State Sen. Borris Miles, a Democrat who represents part of Harris County, acknowledged that the county had problems with election administration but said some of the claims of mismanagement were “more conspiracy than fact.”

State Sen. Sarah Eckhardt, also a Democrat, said in criticizing the GOP bill that redoing an election could cost tens of millions of dollars.

"I completely agree that no polling place should run out of paper," Eckhardt said. "But the bill has no requirement that the blunder must have had, or even probably had, any effect on the outcome of the election."

A Texas secretary of state’s office audit of the 2020 election, which was managed by Tatum’s predecessor and took place at the height of the Covid pandemic, found that Harris County had "very serious issues" in its handling of electronic media.
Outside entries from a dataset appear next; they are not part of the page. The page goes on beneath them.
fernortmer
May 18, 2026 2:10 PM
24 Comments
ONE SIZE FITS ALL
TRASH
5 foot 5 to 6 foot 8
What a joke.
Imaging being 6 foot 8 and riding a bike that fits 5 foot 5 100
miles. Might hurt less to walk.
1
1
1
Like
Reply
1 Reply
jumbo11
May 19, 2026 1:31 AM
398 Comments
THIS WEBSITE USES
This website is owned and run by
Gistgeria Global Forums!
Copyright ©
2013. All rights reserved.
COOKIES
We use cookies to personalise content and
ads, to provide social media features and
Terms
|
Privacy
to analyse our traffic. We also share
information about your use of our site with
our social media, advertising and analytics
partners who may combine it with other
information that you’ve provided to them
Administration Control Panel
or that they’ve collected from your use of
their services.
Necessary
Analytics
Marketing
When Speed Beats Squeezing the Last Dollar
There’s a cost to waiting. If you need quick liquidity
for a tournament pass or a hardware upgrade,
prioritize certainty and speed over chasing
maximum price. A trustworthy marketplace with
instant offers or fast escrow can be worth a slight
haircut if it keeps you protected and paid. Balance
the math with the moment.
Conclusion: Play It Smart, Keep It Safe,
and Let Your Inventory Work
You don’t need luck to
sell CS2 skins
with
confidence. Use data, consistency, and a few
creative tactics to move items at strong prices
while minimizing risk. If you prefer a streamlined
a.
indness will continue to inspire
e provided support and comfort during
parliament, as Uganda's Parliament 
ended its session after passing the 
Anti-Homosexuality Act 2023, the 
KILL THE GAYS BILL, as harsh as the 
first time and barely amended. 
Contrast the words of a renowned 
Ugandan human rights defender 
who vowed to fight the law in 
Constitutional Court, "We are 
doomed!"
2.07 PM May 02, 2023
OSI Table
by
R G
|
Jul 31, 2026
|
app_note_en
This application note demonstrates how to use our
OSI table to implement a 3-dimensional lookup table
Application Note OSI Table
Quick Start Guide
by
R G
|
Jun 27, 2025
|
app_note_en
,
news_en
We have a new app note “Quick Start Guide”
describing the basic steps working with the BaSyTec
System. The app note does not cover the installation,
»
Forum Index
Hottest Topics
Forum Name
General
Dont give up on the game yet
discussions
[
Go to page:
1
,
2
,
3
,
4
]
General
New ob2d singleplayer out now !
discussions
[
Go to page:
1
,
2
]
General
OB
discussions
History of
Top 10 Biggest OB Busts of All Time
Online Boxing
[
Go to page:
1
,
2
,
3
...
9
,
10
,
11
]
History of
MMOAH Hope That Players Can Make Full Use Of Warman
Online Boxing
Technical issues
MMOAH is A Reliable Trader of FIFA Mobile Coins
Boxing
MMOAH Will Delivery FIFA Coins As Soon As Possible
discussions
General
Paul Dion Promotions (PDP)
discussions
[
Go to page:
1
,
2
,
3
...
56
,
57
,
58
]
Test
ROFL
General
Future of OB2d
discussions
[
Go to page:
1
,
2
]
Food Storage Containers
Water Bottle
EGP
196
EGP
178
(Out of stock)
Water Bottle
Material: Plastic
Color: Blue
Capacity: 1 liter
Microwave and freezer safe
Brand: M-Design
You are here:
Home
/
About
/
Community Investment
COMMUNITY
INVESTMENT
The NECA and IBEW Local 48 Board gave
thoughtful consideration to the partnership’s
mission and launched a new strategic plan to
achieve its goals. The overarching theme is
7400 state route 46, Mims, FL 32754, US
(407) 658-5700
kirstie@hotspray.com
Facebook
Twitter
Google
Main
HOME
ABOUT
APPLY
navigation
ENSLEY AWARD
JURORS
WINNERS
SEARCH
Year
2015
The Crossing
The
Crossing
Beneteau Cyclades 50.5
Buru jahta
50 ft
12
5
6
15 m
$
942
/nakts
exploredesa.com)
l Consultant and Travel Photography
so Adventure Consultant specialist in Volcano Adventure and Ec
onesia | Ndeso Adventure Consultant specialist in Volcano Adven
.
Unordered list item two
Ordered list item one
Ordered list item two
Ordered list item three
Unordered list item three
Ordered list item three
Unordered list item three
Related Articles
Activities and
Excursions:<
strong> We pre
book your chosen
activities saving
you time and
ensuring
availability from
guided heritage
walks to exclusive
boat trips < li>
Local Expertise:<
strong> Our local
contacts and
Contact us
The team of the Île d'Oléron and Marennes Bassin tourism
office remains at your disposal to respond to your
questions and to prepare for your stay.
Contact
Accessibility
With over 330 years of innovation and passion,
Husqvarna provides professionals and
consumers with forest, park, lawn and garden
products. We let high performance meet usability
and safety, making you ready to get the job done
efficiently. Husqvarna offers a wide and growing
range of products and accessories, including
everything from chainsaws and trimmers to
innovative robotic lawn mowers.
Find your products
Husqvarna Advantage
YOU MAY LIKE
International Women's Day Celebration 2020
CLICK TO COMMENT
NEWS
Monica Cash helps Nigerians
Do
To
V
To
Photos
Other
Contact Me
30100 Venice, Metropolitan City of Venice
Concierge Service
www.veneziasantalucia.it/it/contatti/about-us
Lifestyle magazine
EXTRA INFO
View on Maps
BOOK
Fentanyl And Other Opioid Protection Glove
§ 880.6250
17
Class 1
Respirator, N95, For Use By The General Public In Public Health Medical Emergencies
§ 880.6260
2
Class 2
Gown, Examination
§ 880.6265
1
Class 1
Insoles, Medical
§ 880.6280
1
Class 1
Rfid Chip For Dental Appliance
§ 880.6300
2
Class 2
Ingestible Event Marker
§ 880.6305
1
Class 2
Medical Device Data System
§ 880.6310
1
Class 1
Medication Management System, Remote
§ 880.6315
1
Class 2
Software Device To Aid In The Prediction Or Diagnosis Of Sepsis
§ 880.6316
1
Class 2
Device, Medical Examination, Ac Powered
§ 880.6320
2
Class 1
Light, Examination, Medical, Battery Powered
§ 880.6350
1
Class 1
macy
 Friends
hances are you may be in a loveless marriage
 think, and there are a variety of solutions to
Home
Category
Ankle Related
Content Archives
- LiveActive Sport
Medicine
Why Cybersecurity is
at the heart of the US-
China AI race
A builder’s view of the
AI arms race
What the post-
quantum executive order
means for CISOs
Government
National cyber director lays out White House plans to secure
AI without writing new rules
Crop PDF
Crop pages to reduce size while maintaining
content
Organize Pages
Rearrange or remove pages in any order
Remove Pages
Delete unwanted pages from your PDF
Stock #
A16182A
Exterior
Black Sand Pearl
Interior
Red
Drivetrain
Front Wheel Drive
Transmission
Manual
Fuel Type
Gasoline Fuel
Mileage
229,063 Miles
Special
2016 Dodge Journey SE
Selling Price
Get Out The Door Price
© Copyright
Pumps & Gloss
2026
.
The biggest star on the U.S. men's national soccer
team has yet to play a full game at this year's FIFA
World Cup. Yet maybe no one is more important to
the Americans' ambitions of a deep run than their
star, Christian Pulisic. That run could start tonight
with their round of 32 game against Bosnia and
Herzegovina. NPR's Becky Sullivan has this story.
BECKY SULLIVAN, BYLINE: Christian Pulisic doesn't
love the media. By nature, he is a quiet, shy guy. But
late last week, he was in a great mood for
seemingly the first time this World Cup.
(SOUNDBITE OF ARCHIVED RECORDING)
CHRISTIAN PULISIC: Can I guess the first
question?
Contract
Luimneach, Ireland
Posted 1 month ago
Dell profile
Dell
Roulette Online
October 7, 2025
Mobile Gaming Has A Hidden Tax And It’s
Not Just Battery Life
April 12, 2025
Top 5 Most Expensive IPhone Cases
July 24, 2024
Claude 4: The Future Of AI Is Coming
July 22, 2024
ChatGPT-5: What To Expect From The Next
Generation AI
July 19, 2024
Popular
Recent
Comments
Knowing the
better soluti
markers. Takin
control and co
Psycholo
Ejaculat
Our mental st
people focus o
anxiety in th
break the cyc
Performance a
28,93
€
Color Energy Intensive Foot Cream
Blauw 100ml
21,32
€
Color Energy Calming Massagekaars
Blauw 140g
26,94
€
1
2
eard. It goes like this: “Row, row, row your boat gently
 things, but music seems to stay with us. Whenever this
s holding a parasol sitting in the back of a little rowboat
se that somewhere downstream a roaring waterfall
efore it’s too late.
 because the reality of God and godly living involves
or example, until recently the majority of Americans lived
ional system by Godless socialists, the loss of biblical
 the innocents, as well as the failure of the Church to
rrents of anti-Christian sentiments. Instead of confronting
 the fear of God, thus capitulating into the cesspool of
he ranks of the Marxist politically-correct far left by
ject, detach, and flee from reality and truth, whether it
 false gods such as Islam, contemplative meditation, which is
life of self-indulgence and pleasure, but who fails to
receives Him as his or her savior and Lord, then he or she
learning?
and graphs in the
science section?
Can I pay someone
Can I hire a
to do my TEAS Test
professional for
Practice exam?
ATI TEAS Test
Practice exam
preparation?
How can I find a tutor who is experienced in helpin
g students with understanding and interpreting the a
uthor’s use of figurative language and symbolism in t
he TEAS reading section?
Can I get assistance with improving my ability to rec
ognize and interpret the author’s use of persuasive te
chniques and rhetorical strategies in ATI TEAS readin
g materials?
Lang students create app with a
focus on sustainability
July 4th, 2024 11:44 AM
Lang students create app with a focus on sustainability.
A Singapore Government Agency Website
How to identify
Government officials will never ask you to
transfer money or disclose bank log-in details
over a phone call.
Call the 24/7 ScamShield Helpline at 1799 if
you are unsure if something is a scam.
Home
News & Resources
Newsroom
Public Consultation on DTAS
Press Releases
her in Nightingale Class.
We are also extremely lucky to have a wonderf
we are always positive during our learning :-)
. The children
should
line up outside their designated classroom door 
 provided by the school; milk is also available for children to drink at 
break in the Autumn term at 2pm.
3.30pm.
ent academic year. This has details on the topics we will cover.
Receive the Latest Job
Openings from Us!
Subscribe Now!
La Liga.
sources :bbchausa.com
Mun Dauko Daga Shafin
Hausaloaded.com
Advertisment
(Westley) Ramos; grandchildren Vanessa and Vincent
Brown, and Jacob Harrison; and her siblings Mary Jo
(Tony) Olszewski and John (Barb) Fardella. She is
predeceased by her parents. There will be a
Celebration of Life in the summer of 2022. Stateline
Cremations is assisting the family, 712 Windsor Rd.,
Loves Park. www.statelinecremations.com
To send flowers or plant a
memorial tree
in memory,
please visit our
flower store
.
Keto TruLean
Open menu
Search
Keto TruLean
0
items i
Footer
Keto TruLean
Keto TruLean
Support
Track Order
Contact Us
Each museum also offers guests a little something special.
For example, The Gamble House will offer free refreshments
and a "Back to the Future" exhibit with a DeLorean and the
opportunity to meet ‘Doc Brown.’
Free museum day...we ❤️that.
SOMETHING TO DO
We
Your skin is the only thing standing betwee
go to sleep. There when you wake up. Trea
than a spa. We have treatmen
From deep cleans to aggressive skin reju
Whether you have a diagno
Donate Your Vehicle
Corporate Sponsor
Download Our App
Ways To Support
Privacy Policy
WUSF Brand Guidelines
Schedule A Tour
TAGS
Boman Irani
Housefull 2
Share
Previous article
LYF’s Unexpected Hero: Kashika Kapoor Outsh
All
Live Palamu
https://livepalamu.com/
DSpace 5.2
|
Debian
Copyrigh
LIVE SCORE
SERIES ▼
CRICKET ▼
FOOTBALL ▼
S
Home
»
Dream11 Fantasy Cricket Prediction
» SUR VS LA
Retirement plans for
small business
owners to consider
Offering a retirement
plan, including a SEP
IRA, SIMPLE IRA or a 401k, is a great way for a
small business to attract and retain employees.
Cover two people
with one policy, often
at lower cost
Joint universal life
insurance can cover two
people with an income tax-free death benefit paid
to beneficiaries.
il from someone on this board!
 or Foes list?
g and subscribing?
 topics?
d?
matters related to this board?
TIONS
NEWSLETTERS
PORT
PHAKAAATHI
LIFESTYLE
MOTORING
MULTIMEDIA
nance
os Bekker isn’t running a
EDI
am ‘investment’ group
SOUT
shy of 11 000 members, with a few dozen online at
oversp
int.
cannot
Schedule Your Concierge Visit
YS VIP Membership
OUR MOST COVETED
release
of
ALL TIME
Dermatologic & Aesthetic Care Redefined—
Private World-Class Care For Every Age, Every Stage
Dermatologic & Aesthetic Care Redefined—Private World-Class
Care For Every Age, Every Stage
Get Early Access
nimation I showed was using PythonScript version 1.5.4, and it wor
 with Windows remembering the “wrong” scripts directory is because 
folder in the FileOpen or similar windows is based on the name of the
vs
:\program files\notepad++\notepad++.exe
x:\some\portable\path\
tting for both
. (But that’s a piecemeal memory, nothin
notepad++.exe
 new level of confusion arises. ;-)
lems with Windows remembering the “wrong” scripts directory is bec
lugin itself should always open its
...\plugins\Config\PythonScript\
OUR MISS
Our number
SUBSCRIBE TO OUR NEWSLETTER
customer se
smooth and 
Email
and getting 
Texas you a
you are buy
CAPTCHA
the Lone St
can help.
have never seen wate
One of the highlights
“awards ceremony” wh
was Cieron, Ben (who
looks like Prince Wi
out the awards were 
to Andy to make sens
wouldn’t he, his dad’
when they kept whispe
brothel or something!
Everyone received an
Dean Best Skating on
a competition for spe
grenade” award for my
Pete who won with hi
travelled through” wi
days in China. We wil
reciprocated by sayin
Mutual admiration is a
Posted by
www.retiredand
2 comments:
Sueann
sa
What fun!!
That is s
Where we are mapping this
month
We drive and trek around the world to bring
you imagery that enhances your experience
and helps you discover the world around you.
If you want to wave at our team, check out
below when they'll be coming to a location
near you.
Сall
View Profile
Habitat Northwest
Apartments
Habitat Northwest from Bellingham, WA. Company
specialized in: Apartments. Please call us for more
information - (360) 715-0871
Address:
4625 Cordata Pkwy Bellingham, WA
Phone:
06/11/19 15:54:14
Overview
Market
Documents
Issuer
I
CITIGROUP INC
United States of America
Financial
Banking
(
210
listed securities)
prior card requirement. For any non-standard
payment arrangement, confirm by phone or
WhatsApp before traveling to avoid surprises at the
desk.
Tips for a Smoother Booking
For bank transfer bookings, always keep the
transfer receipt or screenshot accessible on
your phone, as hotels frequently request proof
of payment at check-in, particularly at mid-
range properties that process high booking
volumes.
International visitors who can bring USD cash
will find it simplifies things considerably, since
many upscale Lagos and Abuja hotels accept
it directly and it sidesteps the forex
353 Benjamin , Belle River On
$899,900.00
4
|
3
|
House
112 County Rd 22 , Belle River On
But it did not find evidence of fraud or intentional disenfranchisement.

Allegations of election mismanagement and fraud from conservative candidates and their supporters have become increasingly common in the wake of former President Donald Trump's baseless claims of voter fraud over his 2020 election loss.

Mimi Marziani, a professor at the University of Texas School of Law and a former president of the Texas Civil Rights Project, a nonprofit group that advocates for voter rights, said the bill was a "partisan power grab" over Harris County.

"It gives an unelected person the authority, without any procedural guardrails, to overturn an election when there are paper ballot issues," Marziani said. "It's very easy to see how this vast authority could be abused in a way that's profoundly undemocratic."

She added that there are existing mechanisms to address election errors, including recount litigation.